DO, this useful and industrious verb has for many years done service as a slang term. To DO a person is to cheat him. Sometimes another tense is employed, such as “I DONE him,” meaning I cheated or “paid him out;” DONE BROWN, cheated thoroughly, befooled; DONE OVER, upset, cheated, knocked down, ruined; DONE UP, used up, finished, or quieted. Done also means convicted, or sentenced; so does DONE-FOR. To DO a person in pugilism is to excel him in fisticuffs. Humphreys, who fought Mendoza, a Jew, wrote this laconic note to his supporter—“Sir,—I have DONE the Jew, and am in good health. Rich. Humphreys.” Tourists use the expression “I have DONE France and Italy,” meaning I have completely explored those countries.
DOCTOR, to adulterate or drug liquor; also to falsify accounts.—See [COOK].
DODGE, a cunning trick. “Dodge, that homely but expressive phrase.”—Sir Hugh Cairns on the Reform Bill, 2nd March, 1859. Anglo Saxon, DEOGIAN, to colour, to conceal. The TIDY DODGE, as it is called by street-folk, consists in dressing up a family clean and tidy, and parading the streets to excite compassion and obtain alms. A correspondent suggests that the verb DODGE may have been formed (like wench from wink) from DOG, i.e., to double quickly and unexpectedly, as in coursing.
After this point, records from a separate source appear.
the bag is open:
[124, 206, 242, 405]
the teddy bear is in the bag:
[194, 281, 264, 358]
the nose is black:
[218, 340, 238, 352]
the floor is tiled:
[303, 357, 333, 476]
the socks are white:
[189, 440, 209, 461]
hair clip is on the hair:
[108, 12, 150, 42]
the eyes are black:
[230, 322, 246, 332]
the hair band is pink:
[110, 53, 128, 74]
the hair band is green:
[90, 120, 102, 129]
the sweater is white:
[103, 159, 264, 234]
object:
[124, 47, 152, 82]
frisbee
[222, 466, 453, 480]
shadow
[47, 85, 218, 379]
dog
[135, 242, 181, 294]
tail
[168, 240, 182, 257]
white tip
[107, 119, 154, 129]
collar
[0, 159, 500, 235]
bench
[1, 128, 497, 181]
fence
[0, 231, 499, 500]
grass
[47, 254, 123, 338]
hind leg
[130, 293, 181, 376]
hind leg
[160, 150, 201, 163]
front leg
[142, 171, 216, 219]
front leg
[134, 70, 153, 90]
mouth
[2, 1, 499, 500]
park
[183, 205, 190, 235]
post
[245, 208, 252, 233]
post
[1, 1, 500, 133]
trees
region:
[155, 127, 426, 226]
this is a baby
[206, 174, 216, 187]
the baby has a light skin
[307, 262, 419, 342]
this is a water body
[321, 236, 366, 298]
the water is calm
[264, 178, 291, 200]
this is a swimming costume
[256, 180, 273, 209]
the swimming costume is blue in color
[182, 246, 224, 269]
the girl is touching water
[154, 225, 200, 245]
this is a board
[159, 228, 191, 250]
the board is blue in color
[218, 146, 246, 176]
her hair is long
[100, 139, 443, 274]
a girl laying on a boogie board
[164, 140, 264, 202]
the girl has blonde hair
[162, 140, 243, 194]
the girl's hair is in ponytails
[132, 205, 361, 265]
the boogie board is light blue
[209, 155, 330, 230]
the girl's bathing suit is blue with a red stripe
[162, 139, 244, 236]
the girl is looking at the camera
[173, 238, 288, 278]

DODGER, a tricky person, or one who, to use the popular phrase, “knows too much.”—See [DEVIL-DODGER].
DODGER, a dram. In Kent, a DODGER signifies a nightcap; which name is often given to the last dram at night.
DOG, to follow in one’s footsteps on the sly, to track.
DOG-CHEAP, or DOG-FOOLISH, very, or singularly cheap, or foolish. Latham, in his English Language, says:—“This has nothing to do with dogs. The first syllable is god = good transposed, and the second, the ch—p, is chapman, merchant: compare EASTCHEAP.”—Old term.
DOG-LATIN, barbarous Latin, such as was formerly used by lawyers in their pleadings.